Code Monkey home page Code Monkey logo

Comments (3)

Caparrini avatar Caparrini commented on June 11, 2024

Hi!

Iā€™d like to help with the feature extraction issue you're facing. To do so, I need a bit more info:

  • Python Version: Which version are you using?
  • Libraries: Could you list the libraries and their versions you're working with?
  • Error Message: What error comes up with the smaller values?
  • Context: Any other details about your setup might be helpful.

This will help me understand the problem better and find a solution for you.

Thanks!

from pyaudioanalysis.

prashant-saxena avatar prashant-saxena commented on June 11, 2024

Hi,
Windows 10
Python 3.10.0

customtkinter==5.2.1
dm-tree==0.1.8
dtaidistance==2.3.11
eyed3==0.9.7
fastdtw==0.3.4
fCWT==0.1.18
fqdn==1.5.1
google-auth-oauthlib==1.2.0
isoduration==20.11.0
jsonpointer==2.4
lesscpy==0.15.1
noisereduce==3.0.2
notebook==7.1.2
pandas==2.2.1
pipdeptree==2.16.1
pyAudioAnalysis==0.3.14
pydub==0.25.1
python-speech-features==0.6
resampy==0.4.3
tensorflow==2.16.1
tensorflow-estimator==2.15.0
tkinterdnd2==0.3.0
toml==0.10.2
uri-template==1.3.0
webcolors==1.13
wurlitzer==3.0.3
xlwt==1.3.0

Error when using

F, f_names = ShortTermFeatures.feature_extraction(x[0:1600], Fs, 160, 160, deltas=False)
---------------------------------------------------------------------------
File D:\projects\vrt\.venv\lib\site-packages\pyAudioAnalysis\ShortTermFeatures.py:662, in feature_extraction(signal, sampling_rate, window, step, deltas)
    657 feature_vector[n_time_spectral_feats:mffc_feats_end, 0] = \
    658     mfcc(fft_magnitude, fbank, n_mfcc_feats).copy()
    660 # chroma features
    661 chroma_names, chroma_feature_matrix = \
--> 662     chroma_features(fft_magnitude, sampling_rate, num_fft)
    663 chroma_features_end = n_time_spectral_feats + n_mfcc_feats + \
    664                       n_chroma_feats - 1
    665 feature_vector[mffc_feats_end:chroma_features_end] = \
    666     chroma_feature_matrix

File D:\projects\vrt\.venv\lib\site-packages\pyAudioAnalysis\ShortTermFeatures.py:293, in chroma_features(signal, sampling_rate, num_fft)
    291     I = np.nonzero(num_chroma > num_chroma.shape[0])[0][0]
    292     C = np.zeros((num_chroma.shape[0],))
--> 293     C[num_chroma[0:I - 1]] = spec
    294     C /= num_freqs_per_chroma
    295 final_matrix = np.zeros((12, 1))

ValueError: shape mismatch: value array of shape (80,) could not be broadcast to indexing result of shape (27,)

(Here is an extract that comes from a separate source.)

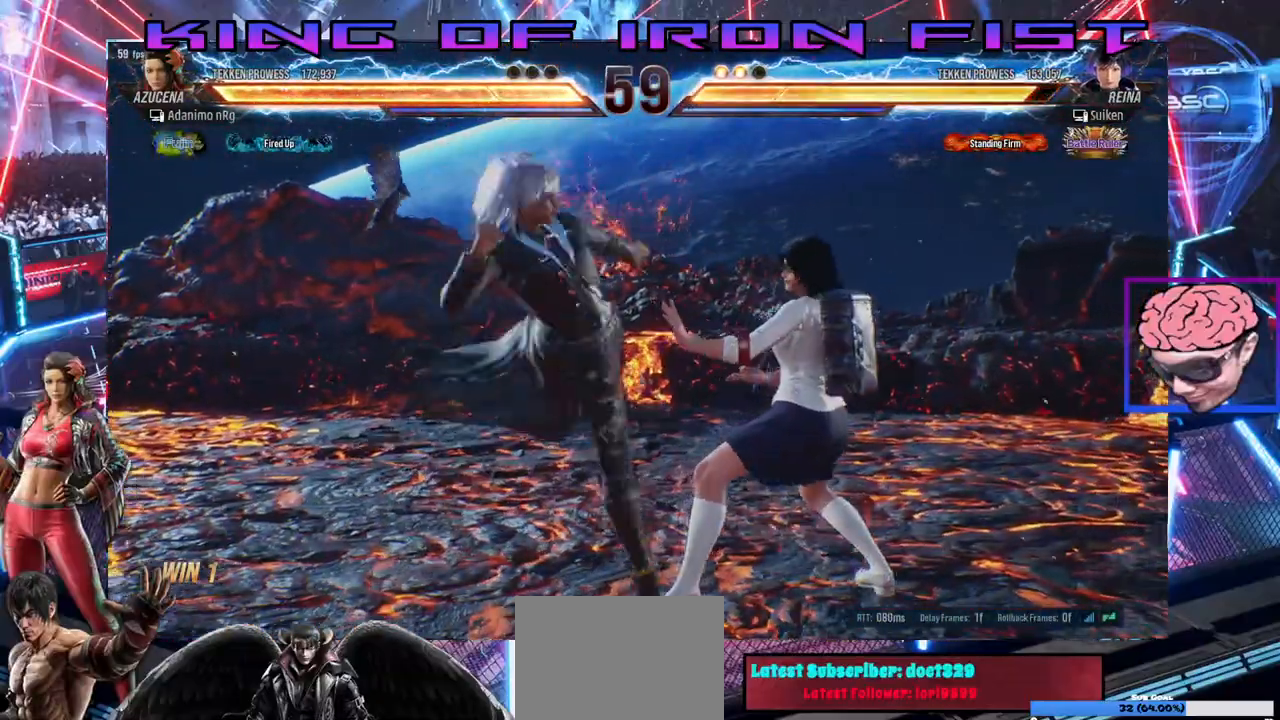
{"dt_ms": 500, "buttons": ["DPAD_DOWN"], "left_stick": "center", "right_stick": "center", "events": [[233, "DPAD_RIGHT", "up"], [500, "DPAD_DOWN", "down"]]}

I need a distinct sound feature for my CNN-based project to create a model. The data frame size is 1600 (0.1 seconds)
graph
In the above plot, you can see 7 MFCC generated from 7 different wave files. All the wave files have a similar sound.
The whole idea is to make the feature as same as possible for similar types of data so that a good prediction score can be
created.

from pyaudioanalysis.

Caparrini avatar Caparrini commented on June 11, 2024

Hello again,

I conducted a small experiment and was able to replicate the issue you described. It appears that there isn't sufficient information to compute chroma features. To address this and ensure the code functions (even if it means the chroma feature values are zeroes), I've implemented a fix. I plan to submit a pull request for this fix, pending the library author's approval.

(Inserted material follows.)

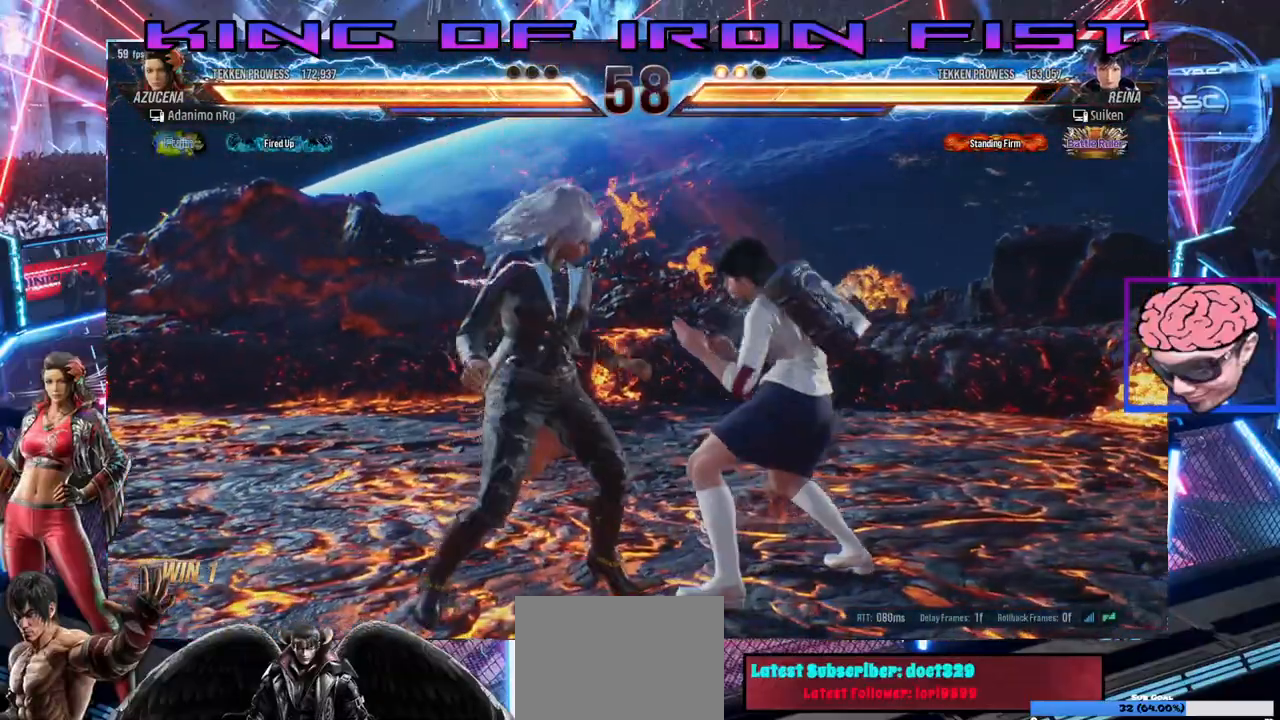
{"dt_ms": 500, "buttons": ["CIRCLE", "DPAD_DOWN"], "left_stick": "center", "right_stick": "center", "events": [[33, "CIRCLE", "down"], [117, "CIRCLE", "up"], [167, "CIRCLE", "down"], [200, "CIRCLE", "up"], [250, "CIRCLE", "down"], [317, "CIRCLE", "up"], [367, "CIRCLE", "down"], [433, "CIRCLE", "up"], [483, "CIRCLE", "down"]]}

For testing, I took the following approach (I recommend using fractions of the sampling rate, Fs, rather than sample counts, but the choice is yours. In my tests, I used an Fs of 44100):

from pyAudioAnalysis import ShortTermFeatures
from pyAudioAnalysis import audioBasicIO


def extract_features(frac_second, samples_features, Fs, x):
    samples_frac_second = frac_second * Fs
    samples_windows = samples_features // samples_frac_second

    F, f_names = ShortTermFeatures.feature_extraction(x[:samples_features], Fs, frac_second*Fs, frac_second*Fs,
                                                      deltas=False)

    print(f"In {frac_second} there are {samples_frac_second} samples")
    print(f"In {samples_features} there are {samples_windows} windows")
    print(len(F[0]))
    print(len(f_names))

    return F, f_names


def issue_396():
    # Use a breakpoint in the code line below to debug your script.

    [Fs, x] = audioBasicIO.read_audio_file('./audio/limbo_mono.wav')

    for frac_second in [0.1, 0.05, 0.025, 0.01, 0.0036, 0.0018]:
        print(f"Experiment with {frac_second} frac of second")
        F, f_names = extract_features(frac_second, 16000, Fs, x)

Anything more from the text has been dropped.